By DAVID A. LIEB
JEFFERSON CITY, Mo. (AP) - Wisconsin Republican Ron Johnson parlayed a career in manufacturing into a seat in the U.S. Senate. Now, Johnson is trying to help a Missouri Republican with a similar background accomplish the same thing.
Johnson attended a fundraiser and campaign event Wednesday in suburban St. Louis for John Brunner, one of three prominent Republicans seeking to challenge Democratic U.S. Sen. Claire McCaskill in November. A Brunner spokesman said the campaign hopes to raise $50,000 from the event.
Both Johnson and Brunner have backgrounds in family manufacturing businesses.
Not long after college, Johnson joined his brother-in-law's fledgling company, Pacur LLC, and rose from a machine operator to an accountant before eventually becoming president of the plastics-packaging manufacturer based in Oshkosh, Wis.
Brunner grew up in the family business of Vi-Jon Inc. After attending college and serving in the U.S. Marine Corps, he eventually became CEO and chairman of the St. Louis-based health care products company.

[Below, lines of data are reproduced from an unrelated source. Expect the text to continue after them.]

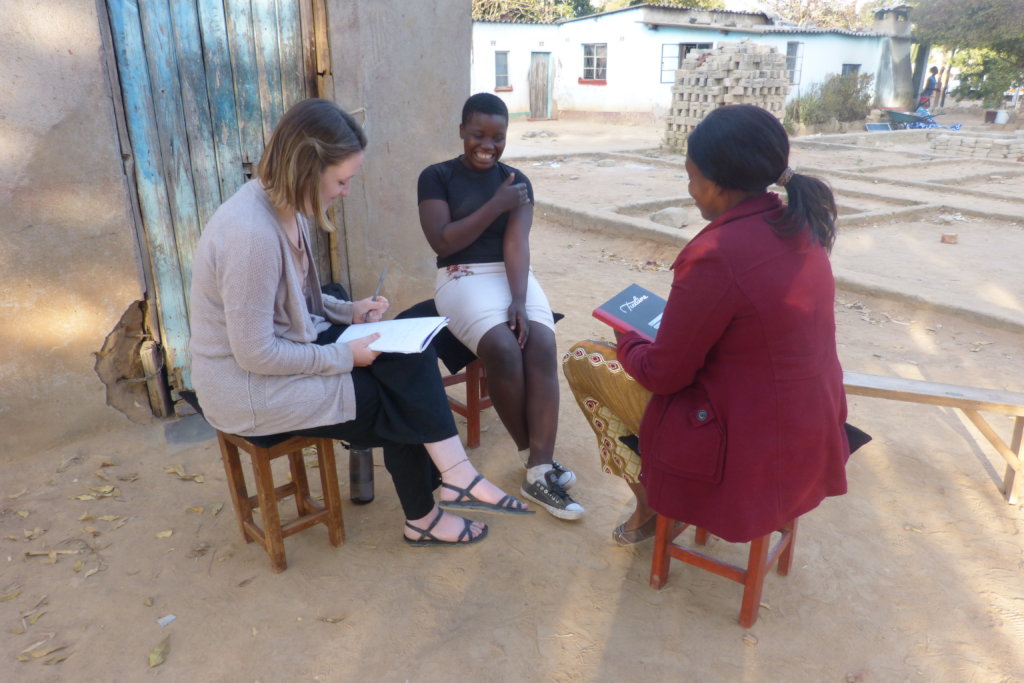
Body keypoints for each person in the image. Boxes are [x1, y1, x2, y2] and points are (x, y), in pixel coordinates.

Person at [189, 98, 533, 548]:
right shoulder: (251, 236)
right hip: (249, 389)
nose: (347, 191)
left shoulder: (284, 207)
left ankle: (455, 479)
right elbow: (255, 354)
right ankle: (432, 508)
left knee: (409, 353)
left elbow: (299, 300)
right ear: (307, 168)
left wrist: (348, 311)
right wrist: (343, 355)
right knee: (394, 395)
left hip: (291, 348)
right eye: (341, 180)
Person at [562, 104, 850, 545]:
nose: (691, 190)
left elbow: (664, 375)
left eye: (692, 176)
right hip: (810, 427)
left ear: (717, 183)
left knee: (583, 358)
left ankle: (653, 502)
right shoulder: (798, 225)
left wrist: (627, 340)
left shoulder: (717, 253)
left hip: (746, 446)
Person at [417, 93, 583, 520]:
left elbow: (516, 244)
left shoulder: (517, 181)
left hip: (510, 274)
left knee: (542, 343)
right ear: (461, 131)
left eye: (498, 137)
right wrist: (496, 205)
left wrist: (519, 300)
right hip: (461, 276)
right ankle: (536, 458)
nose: (488, 145)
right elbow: (443, 241)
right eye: (478, 135)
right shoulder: (436, 177)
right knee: (504, 349)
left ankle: (538, 470)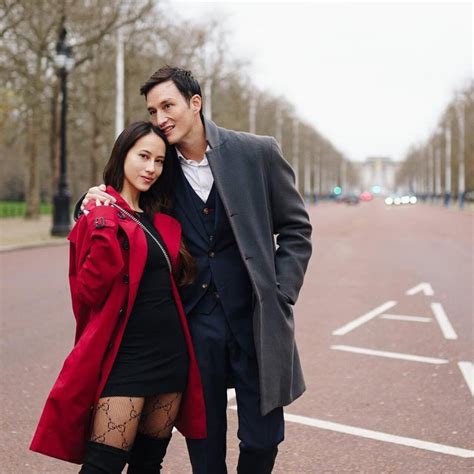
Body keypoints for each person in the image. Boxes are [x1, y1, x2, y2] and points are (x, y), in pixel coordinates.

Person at [79, 66, 312, 474]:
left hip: (255, 320)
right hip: (192, 325)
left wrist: (280, 292)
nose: (160, 118)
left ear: (195, 103)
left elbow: (296, 228)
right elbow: (123, 199)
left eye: (167, 106)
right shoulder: (159, 166)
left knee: (263, 440)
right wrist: (90, 199)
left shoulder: (256, 152)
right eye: (153, 111)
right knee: (205, 446)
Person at [30, 121, 206, 473]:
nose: (151, 168)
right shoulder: (100, 215)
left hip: (171, 355)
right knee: (102, 465)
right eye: (143, 156)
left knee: (148, 464)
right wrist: (100, 217)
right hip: (126, 357)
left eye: (159, 161)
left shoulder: (162, 217)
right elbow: (89, 291)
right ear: (123, 155)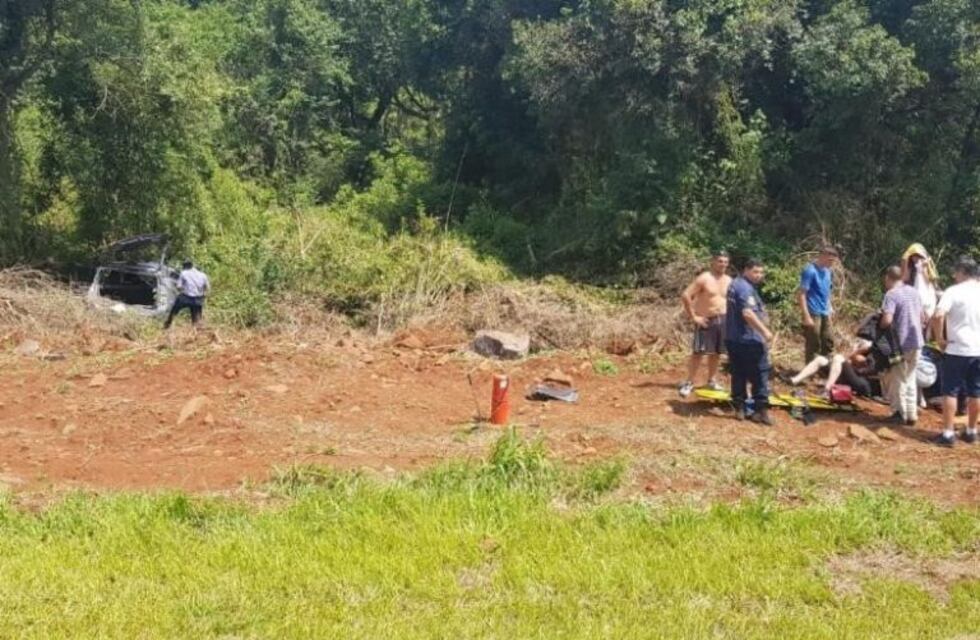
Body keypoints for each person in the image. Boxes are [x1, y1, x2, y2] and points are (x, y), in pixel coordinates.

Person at [930, 257, 980, 446]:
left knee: (950, 391)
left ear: (963, 271)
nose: (954, 276)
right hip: (978, 350)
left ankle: (948, 434)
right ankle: (971, 430)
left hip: (957, 348)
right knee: (976, 392)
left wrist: (939, 339)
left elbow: (938, 314)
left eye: (956, 272)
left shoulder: (954, 291)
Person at [725, 258, 775, 425]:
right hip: (750, 339)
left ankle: (739, 407)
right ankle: (761, 410)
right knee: (760, 373)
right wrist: (765, 332)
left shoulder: (735, 284)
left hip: (733, 338)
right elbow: (748, 313)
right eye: (755, 272)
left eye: (761, 272)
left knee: (738, 372)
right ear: (746, 270)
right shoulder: (745, 288)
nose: (759, 275)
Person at [678, 251, 732, 397]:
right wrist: (694, 317)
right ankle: (689, 382)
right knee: (698, 353)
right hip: (705, 320)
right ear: (713, 262)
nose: (723, 264)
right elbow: (686, 295)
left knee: (716, 353)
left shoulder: (728, 280)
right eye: (720, 261)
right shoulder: (704, 278)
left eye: (726, 262)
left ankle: (711, 381)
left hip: (723, 320)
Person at [880, 265, 924, 426]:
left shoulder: (891, 295)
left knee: (898, 378)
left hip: (900, 343)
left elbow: (887, 320)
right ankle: (912, 414)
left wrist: (880, 326)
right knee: (911, 377)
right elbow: (922, 316)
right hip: (917, 341)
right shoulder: (913, 292)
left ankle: (899, 412)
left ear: (888, 278)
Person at [798, 246, 839, 366]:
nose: (832, 263)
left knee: (828, 340)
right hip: (813, 311)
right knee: (813, 342)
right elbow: (801, 294)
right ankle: (810, 371)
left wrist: (830, 307)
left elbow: (826, 292)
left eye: (834, 261)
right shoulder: (810, 271)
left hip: (824, 311)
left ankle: (826, 368)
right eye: (830, 260)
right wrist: (806, 316)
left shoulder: (828, 271)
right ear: (822, 256)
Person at [901, 243, 939, 336]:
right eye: (913, 256)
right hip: (916, 293)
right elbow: (905, 278)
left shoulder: (924, 264)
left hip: (924, 294)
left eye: (916, 256)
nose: (915, 258)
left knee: (925, 319)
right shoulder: (912, 266)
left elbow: (928, 280)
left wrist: (923, 268)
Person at [163, 260, 210, 329]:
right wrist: (202, 296)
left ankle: (168, 324)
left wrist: (182, 289)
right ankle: (197, 331)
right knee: (196, 317)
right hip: (198, 299)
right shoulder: (203, 275)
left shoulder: (184, 273)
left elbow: (179, 287)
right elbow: (207, 288)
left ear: (185, 266)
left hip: (186, 297)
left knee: (174, 310)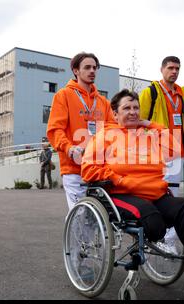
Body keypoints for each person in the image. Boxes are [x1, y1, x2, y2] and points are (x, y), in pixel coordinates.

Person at [81, 89, 184, 288]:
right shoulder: (104, 136)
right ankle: (152, 238)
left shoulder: (147, 135)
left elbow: (175, 150)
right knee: (152, 220)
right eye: (126, 108)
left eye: (136, 108)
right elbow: (88, 169)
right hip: (121, 193)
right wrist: (117, 178)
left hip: (155, 193)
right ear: (114, 114)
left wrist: (151, 124)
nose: (133, 112)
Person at [47, 52, 115, 209]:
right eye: (87, 67)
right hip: (74, 168)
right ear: (76, 70)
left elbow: (112, 130)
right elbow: (55, 130)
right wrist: (69, 148)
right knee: (80, 214)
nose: (92, 71)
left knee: (99, 217)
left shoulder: (103, 102)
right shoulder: (63, 96)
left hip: (99, 169)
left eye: (95, 68)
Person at [139, 56, 184, 197]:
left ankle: (169, 218)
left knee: (173, 191)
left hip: (178, 151)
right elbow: (139, 121)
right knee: (156, 191)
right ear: (162, 70)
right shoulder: (150, 92)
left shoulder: (183, 94)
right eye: (170, 68)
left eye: (177, 69)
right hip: (158, 151)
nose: (174, 71)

Johnson and Brunner come from the same generation - Johnson is 57, Brunner 60. Both are married fathers of three adult children. And both have poured millions of their own wealth into their Senate campaigns.
After Johnson ousted Democratic U.S. Sen. Russ Feingold in the 2010 election, Brunner met with the freshman senator last year in Washington while trying to decide whether to embark on a similar campaign against McCaskill. Like Johnson, Brunner is campaigning on his private-sector experience.
"Both of us have backgrounds in terms of understanding what kind of environment works - and what kind of environment is suppressive - to job creation," Brunner said.
Added Johnson: "It's extremely important that we bring more of what I would refer to as 'citizen legislators' to Washington - people that have lived a full life, maybe raised a family, but had a full career."
Brunner's competitors in the Aug. 7 Republican primary include U.S. Rep. Todd Akin of suburban St. Louis and former state Treasurer Sarah Steelman of Rolla. All three have been appearing together at candidate forums hosted around the state, and all three have emphasized the need to get reduce government interefence in business to help spur the economy.